*** Data excerpt

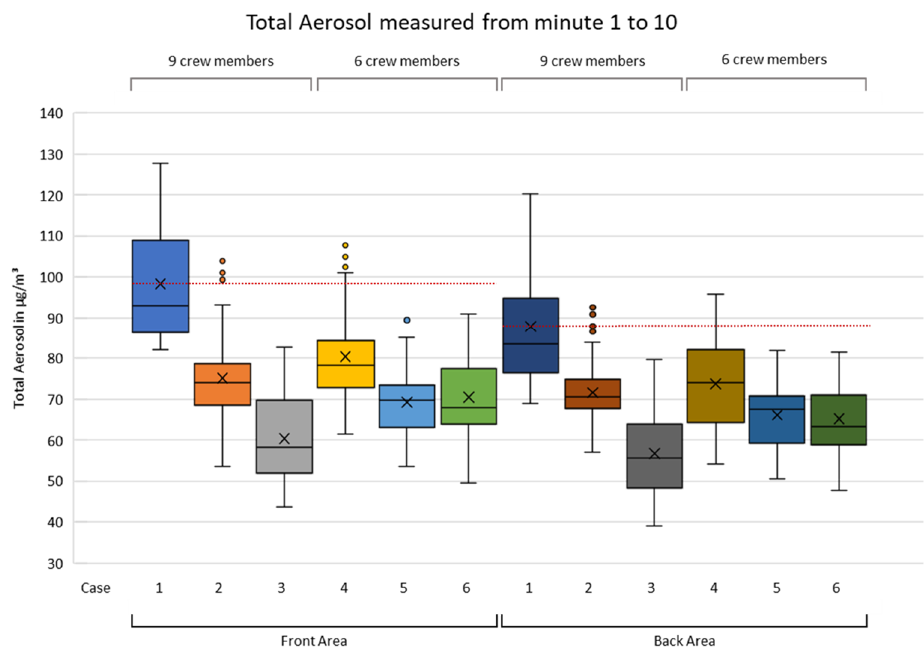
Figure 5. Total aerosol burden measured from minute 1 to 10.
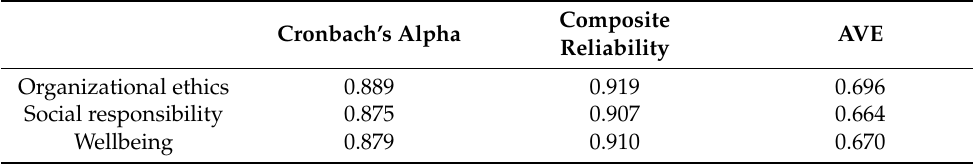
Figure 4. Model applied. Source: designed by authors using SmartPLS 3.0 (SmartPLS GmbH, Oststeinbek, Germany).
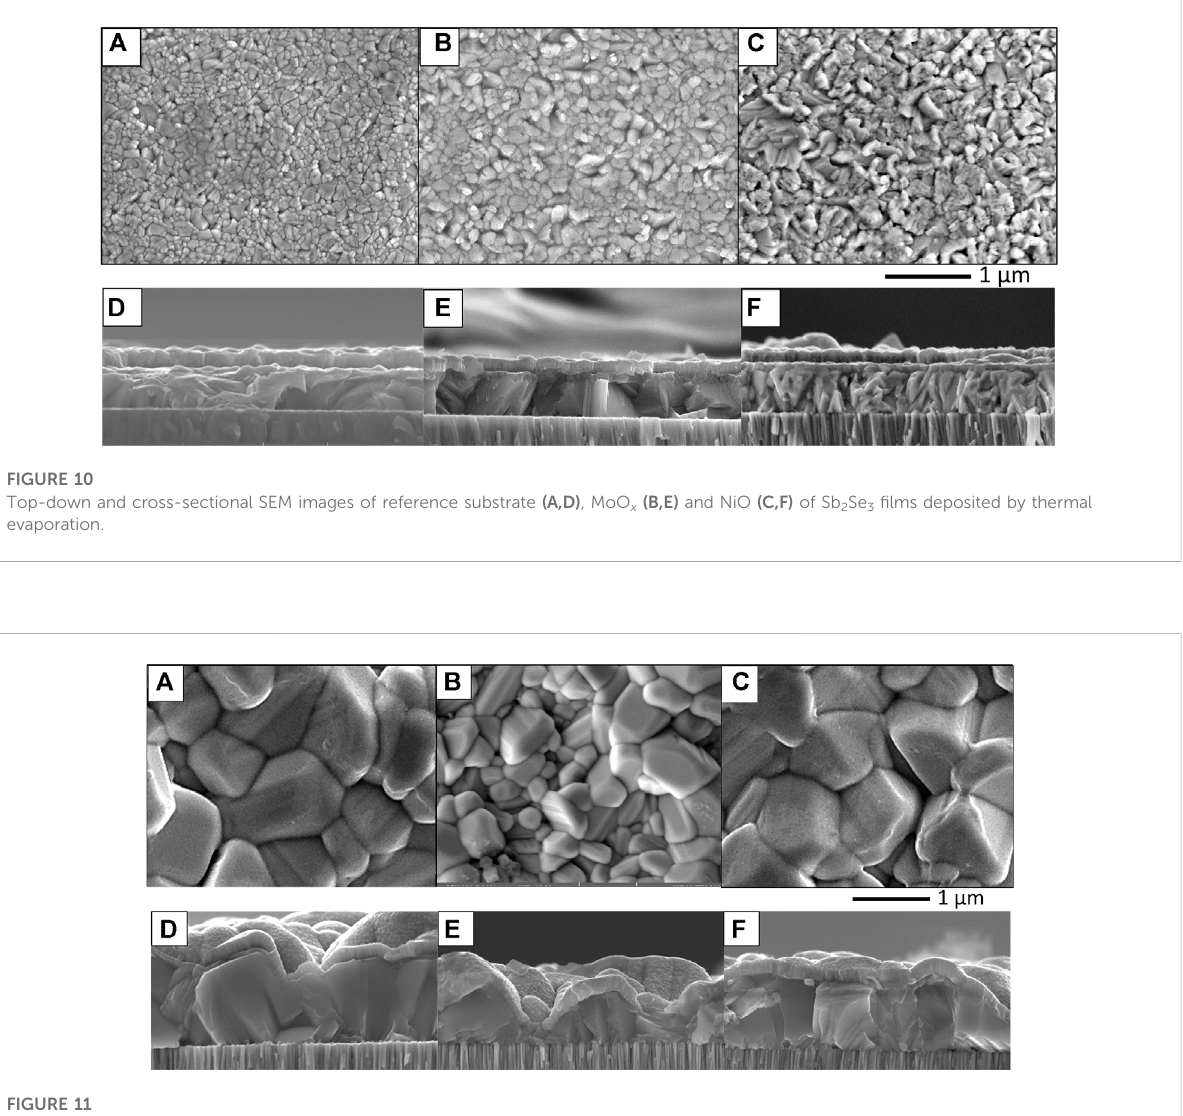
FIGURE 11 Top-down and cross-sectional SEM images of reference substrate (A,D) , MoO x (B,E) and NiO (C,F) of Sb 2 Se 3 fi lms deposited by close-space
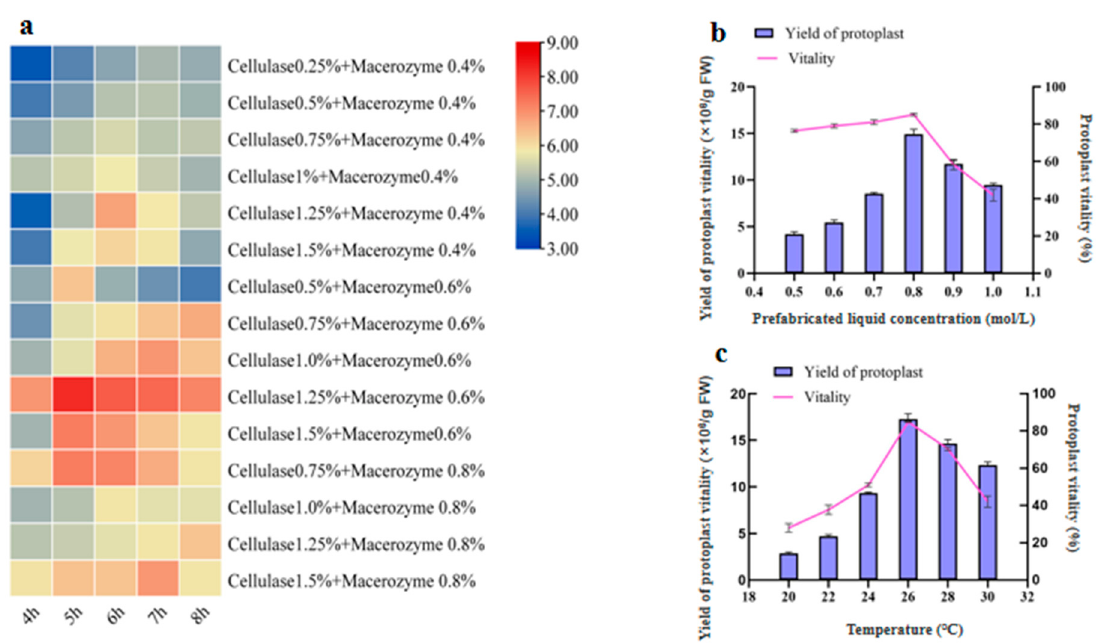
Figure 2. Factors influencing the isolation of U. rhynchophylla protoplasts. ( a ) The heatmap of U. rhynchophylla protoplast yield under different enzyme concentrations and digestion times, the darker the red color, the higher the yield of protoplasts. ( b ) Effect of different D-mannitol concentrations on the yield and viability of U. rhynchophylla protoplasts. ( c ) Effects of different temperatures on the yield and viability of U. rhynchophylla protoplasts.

******

### Your objective
All of the material above should be output exactly, with the pictures left behind.

### Answer to this task
Figure 5. Total aerosol burden measured from minute 1 to 10.
Figure 4. Model applied. Source: designed by authors using SmartPLS 3.0 (SmartPLS GmbH, Oststeinbek, Germany).
FIGURE 11 Top-down and cross-sectional SEM images of reference substrate (A,D) , MoO x (B,E) and NiO (C,F) of Sb 2 Se 3 fi lms deposited by close-space
Figure 2. Factors influencing the isolation of U. rhynchophylla protoplasts. ( a ) The heatmap of U. rhynchophylla protoplast yield under different enzyme concentrations and digestion times, the darker the red color, the higher the yield of protoplasts. ( b ) Effect of different D-mannitol concentrations on the yield and viability of U. rhynchophylla protoplasts. ( c ) Effects of different temperatures on the yield and viability of U. rhynchophylla protoplasts.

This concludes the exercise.